Die Diskussion über das Sicherheitsproblem rund um die Zentralhaltestelle Kesselsdorfer Straße ist seit Jahren ein "Dauerbrenner". Mehrere Varianten - von einer komplett autofreien Zone bis hin zur Beibehaltung des gegenwärtigen Durchgangverkehrs - stehen zur Auswahl, um die derzeitige Gefahrensituation mehr oder weniger gut zu überwinden.
Gleichwohl machte die Einwohnerversammlung der LH Dresden im Juni deutlich: Bis eine der auszuwählenden Varianten tatsächlich umgesetzt wird, vergehen weitere 3-5 Jahre. Und das Sicherheitsrisiko bleibt bis dahin so bestehen. Diesen Umstand möchten viele AnwohnerInnen aber nicht einfach so hinnehmen. Stattdessen möchten sie konkrete Maßnahmen kennenlernen, die das jetzige Risiko an Ort und Stelle in den kommenden Jahren minimieren helfen. Wir unterstützen diese Forderung, denn an einem der zentralen Verkehrsknotenpunkte Dresdens, der gleichzeitig einen akuten Gefahrenbrennpunkt darstellt - 23.000 Nutzer des ÖPNV, mehrere tausend LKW- und PKW-Fahrer, mehrere hundert Fußgänger und Radfahrer einerseits und eine äußerst unübersichtliche Verkehrsstruktur andererseits -, kann es einfaches "Weiter so" nicht geben.
In diesem Rahmen laden wir am 14. September ab 19 Uhr alle interessierten BürgerInnen in die Aula der 36. Mittelschule (Emil-Ueberall-Straße 34, 01159 ) zu einer Podiumsdiskussion ein.

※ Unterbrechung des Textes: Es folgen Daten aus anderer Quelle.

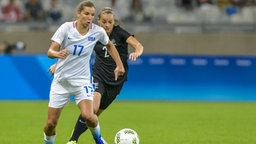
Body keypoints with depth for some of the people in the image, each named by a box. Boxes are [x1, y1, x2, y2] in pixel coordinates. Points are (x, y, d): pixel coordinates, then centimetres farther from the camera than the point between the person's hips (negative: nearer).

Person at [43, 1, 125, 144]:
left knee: (88, 116, -23)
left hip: (82, 80, 0)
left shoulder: (98, 31, -6)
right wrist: (58, 54, -39)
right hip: (61, 80, 0)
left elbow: (109, 45, 16)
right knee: (51, 123, -2)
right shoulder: (66, 28, -12)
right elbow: (50, 51, -17)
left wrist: (119, 65, 10)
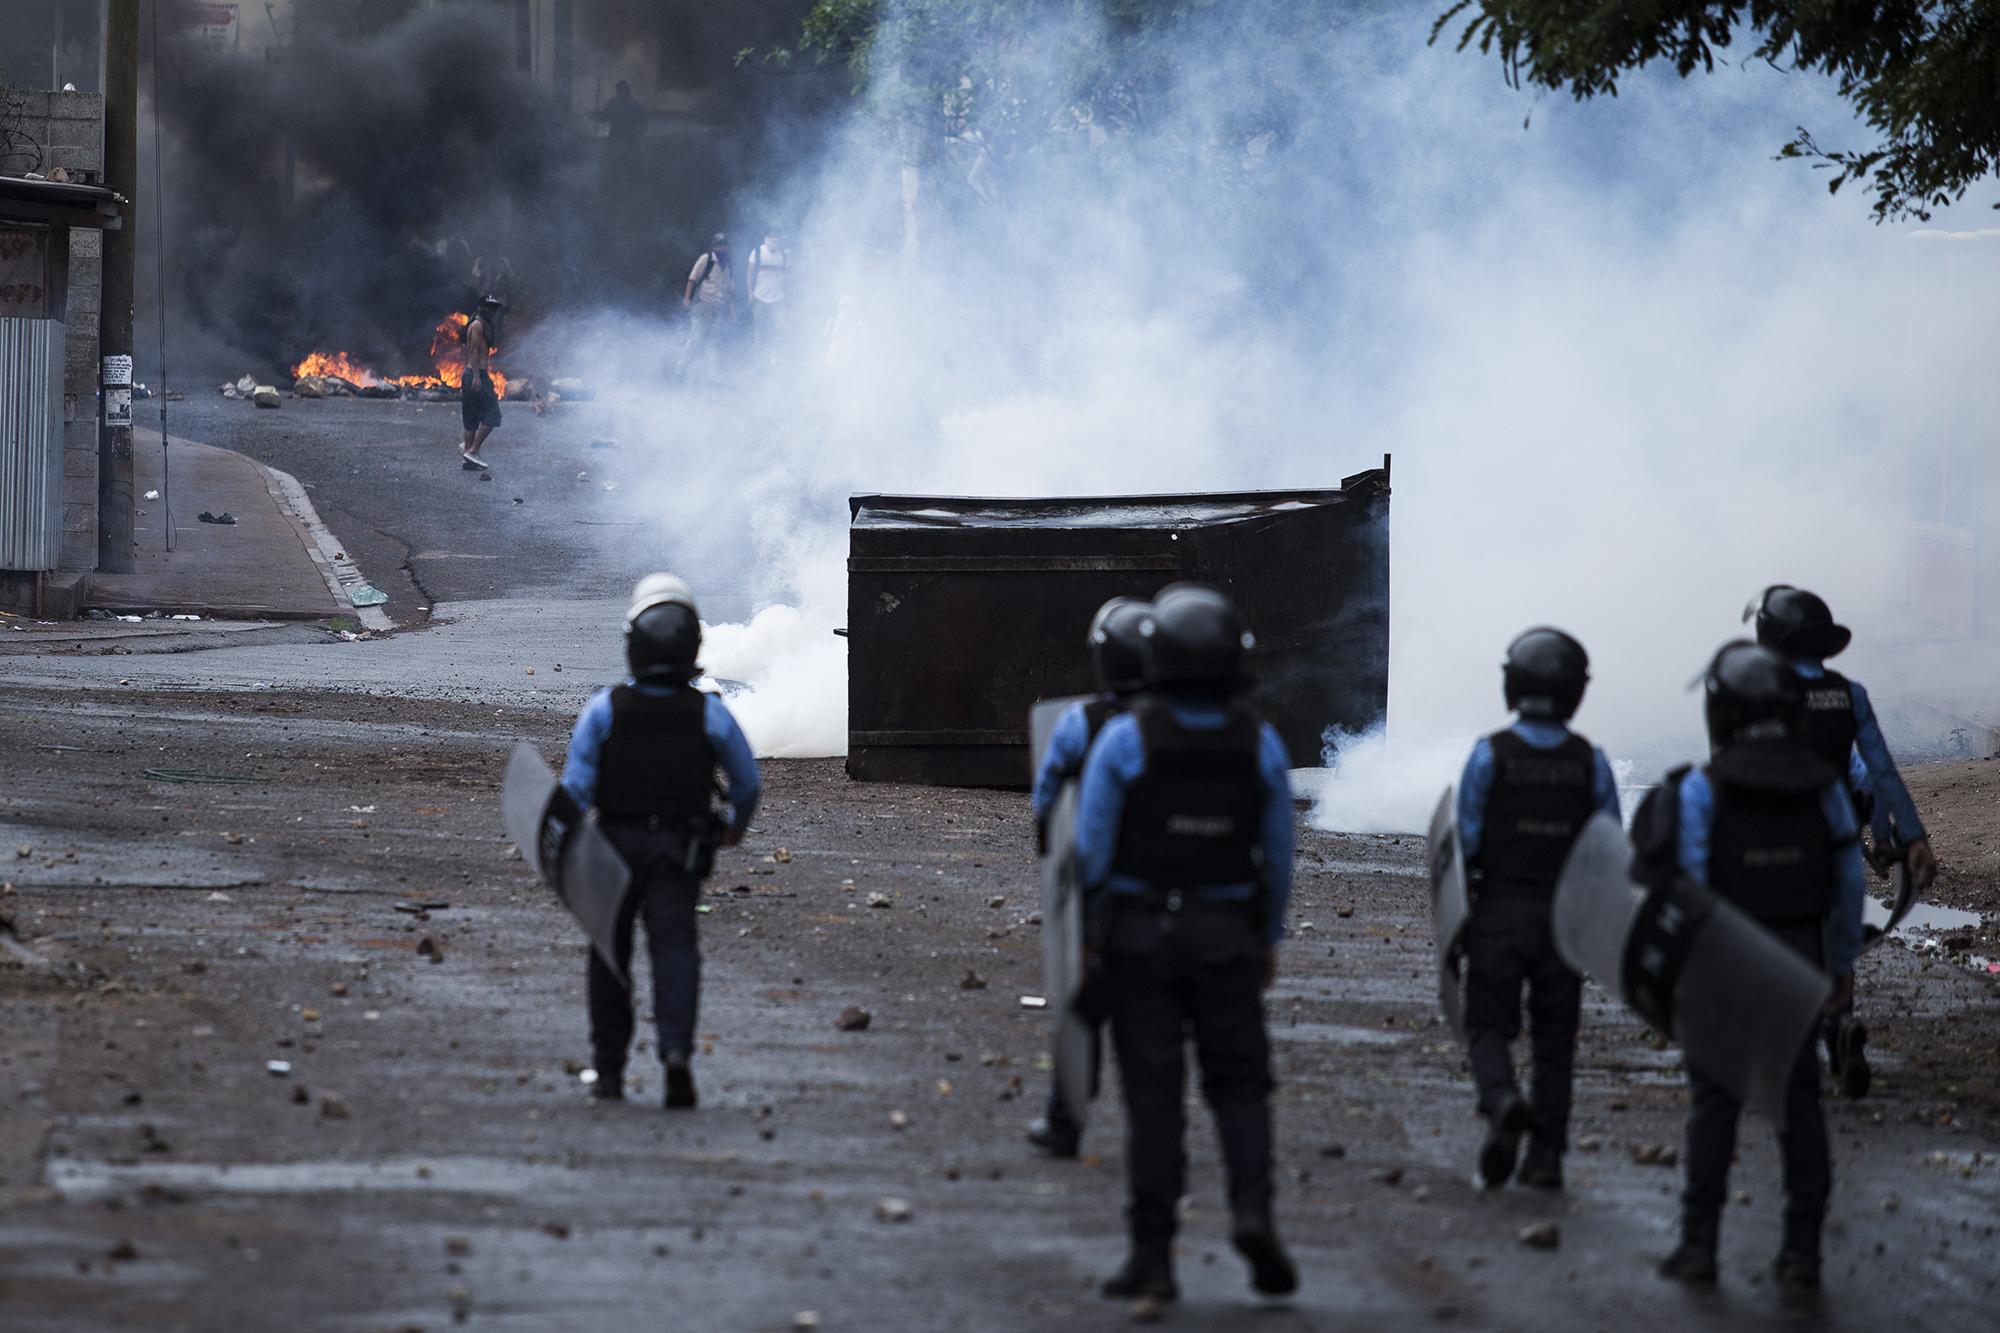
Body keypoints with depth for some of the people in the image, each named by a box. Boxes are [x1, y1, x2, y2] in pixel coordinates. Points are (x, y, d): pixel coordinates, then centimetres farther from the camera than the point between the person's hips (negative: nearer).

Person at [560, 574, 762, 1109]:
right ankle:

Gemeinsam mit unseren Gästen - Baubürgermeister Jörn Marx, Prof. Reinhold Maier (Verkerhsforscher an der TU Dresden), Jan Bleis (DVB) und Axel Bergmann (SPD-Stadtrat) - und allen Anwesenden möchten wir darüber diskutieren, welche Maßnahmen jetzt getroffen werden könnten, um das Sicherheitsrisiko unmittelbar zu senken.